自己理解も大切です。学生もわかっていると思いますが、これが就職活動を行う上で一番のポイントではないでしょうか。ですから、大学では「自己理解セミナー」を毎年春と秋に開催しています。私は「キャリア」を「自分らしく生き、働く」と定義しており、セミナーではその前提として、自分を知ってもらうことを目的としています。そこでポイントになるのは「あなたがやりたいことはなんですか」、あるいは「あなたの働く意味や意義はどこにあるのですか」を自分と向き合いながら考えてもらい、仲間と共有することで、気づきを深めてもらいます。この手法はセミナーだけではなく、学生の相談にも活用しています。

「やりたいことが見えない」という人にはJILPTの「キャリアマトリックス」を勧めています。学生にキャリアマトリックスの結果を持ってきてもらって、相談に乗っています。

学生にやりたくないことを聞くのも1つの方法です。やりたくないことを聞きながら、消去法でやりたいことを見つけるものです。

就職活動では自分を知ると同時に、企業を知ることも大切です。自己理解では、やりたいこと、自分を活かすもの、できること、得意なこと、さらに自分の性格や行動に表れる長所などを明らかにしますが、それらと企業の持つ理念やビジョン、そして、それらが現れた商品やサービス、さらには企業独自の歴史、文化、風土などとの接点を見出す必要があります。

学生に対しては「企業のどこに着目していますか。そこにあなたとの接点を見出せましたか」と質問します。そのうえで、「企業との間に接点がなければ、オリジナルの志望動機は語れないよ」と指導しています。

企業との接点を見出すためには自己理解が重要です。自己理解が進んだら、今度は企業研究の大切さを説く――このような順序で学生の支援を進めています。

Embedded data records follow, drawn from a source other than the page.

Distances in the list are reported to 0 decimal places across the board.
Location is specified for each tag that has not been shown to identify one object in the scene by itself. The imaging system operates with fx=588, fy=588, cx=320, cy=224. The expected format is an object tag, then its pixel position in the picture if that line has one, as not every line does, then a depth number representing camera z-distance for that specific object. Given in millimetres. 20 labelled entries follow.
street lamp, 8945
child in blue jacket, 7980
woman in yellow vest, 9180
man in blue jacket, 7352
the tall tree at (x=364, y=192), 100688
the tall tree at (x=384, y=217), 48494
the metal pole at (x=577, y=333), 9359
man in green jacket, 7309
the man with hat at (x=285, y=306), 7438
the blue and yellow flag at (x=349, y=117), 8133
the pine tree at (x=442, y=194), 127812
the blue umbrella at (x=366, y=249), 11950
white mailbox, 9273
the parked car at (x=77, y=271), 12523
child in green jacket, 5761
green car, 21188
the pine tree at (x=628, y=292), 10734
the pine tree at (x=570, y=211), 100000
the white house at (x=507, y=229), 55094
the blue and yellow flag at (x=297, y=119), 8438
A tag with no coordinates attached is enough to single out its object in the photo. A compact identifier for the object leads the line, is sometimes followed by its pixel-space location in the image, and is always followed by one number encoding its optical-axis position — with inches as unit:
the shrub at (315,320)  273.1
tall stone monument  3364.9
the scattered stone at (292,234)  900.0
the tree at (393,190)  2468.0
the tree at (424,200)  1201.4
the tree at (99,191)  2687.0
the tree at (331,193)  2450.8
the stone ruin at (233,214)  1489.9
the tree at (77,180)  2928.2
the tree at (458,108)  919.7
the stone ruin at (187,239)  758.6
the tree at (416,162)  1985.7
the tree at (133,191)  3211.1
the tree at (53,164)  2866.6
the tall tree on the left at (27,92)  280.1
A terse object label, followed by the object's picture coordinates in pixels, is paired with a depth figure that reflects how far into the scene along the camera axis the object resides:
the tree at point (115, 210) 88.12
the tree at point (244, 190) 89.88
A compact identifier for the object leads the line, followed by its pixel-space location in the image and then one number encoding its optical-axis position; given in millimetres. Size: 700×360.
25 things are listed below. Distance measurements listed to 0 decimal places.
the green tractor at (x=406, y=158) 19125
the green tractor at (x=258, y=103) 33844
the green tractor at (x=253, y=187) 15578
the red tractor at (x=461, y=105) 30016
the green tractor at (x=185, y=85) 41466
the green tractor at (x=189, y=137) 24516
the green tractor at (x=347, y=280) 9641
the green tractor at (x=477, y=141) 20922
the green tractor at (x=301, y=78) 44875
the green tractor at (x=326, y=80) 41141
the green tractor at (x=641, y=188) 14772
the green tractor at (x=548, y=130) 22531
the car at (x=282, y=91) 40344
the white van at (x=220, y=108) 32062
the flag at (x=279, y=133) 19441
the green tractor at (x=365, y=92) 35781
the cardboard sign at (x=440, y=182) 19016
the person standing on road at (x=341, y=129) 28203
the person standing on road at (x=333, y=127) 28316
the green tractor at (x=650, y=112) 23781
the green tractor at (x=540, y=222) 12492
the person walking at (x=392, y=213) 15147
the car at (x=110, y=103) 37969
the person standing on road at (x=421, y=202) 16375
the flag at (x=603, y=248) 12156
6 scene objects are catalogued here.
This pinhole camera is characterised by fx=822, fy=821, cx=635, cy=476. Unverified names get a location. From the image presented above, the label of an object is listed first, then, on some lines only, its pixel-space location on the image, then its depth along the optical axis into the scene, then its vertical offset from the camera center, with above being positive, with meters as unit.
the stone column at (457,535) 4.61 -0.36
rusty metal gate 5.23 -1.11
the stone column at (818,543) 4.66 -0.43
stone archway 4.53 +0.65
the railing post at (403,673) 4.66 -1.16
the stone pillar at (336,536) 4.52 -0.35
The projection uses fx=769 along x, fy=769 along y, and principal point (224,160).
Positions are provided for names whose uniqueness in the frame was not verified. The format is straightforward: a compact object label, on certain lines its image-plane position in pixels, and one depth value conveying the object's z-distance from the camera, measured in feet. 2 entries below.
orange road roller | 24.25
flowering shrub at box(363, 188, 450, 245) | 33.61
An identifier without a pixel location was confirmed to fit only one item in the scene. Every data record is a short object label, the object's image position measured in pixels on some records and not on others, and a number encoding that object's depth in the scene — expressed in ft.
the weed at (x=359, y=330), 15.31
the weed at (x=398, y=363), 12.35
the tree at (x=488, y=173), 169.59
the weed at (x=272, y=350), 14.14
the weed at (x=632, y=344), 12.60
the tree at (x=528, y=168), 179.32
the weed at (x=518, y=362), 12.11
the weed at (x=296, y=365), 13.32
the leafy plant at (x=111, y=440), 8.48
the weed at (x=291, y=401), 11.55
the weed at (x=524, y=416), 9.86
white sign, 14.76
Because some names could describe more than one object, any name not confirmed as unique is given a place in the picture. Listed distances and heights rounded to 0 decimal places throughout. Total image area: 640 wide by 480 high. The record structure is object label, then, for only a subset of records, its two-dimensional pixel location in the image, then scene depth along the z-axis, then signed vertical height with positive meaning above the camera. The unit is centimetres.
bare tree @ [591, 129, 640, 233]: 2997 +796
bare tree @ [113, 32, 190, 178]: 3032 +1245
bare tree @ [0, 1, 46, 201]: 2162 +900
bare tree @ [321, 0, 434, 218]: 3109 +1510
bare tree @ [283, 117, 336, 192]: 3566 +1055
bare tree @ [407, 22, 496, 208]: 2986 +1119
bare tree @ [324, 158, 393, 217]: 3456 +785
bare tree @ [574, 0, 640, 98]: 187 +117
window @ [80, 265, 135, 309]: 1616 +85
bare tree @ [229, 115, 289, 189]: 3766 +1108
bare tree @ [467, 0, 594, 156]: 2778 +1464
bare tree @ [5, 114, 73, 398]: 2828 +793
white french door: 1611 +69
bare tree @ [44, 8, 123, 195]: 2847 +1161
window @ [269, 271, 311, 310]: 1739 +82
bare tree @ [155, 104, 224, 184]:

コミュニケーションの大切さを学生に伝えるため、大学内では挨拶など「声がけ」を実践しています。コミュニケーション能力とは、まずは人の話をしっかりと聞く力のことです。そのうえで、自分の言葉で意見が語れることが重要です。コミュニケーションの場をつくるためには、まず、自分から声をかけることが必要なので、私は挨拶の大切さをできる限り実践しようと考えています。講義や就職相談で出会ったことがある人をキャンパスで見かければ「こんにちは。その後どうしてる?」と積極的に声をかけています。

講義は、先ほどご紹介した自己理解セミナーも含め、ワークショップ形式で行っています。私自身が話の切り口を提供することで、学生たちが自分で考え、それを仲間と共有することで気づきを深めてもらっています。

最後に信頼関係を構築することの大切さについて、お話したいと思います。先日、私が支援している企業のマネージャーから「今の若者は叱るとすぐに辞めてしまう恐れがある」という話を聞きました。

褒めたり、叱ったりしたことを相手に受けとめてもらうには、信頼関係をつくらなければなりません。とくに叱る場合は、叱るほうも辛い思いをするものです。そんな思いが相手に伝わるような信頼関係を構築する必要があると思います。

そのためには私たちは若者に声がけをしたり、若者のいい所を認めてあげたり、思いを引き出したりすることが大切なのではないかと思います。

若者に「背中を見せる」ことの大切さ

それからもう1点、今こそ大人や先輩が率先して実践する、あるいは「背中を見せる」ときではないかということです。今の若者はモデルを持っているのでしょうか。親や学校の教師、大学生であればサークルの先輩や講師、企業に入れば上司や先輩などがモデルになれば、若者は「あの人のように頑張ろう」「あの人のように活き活きと働きたいな」と考えるのではないでしょうか。一人ひとりの力は限られていますが、みんなが背中をみせつつ努力することが今とても大切なのではないかと思います。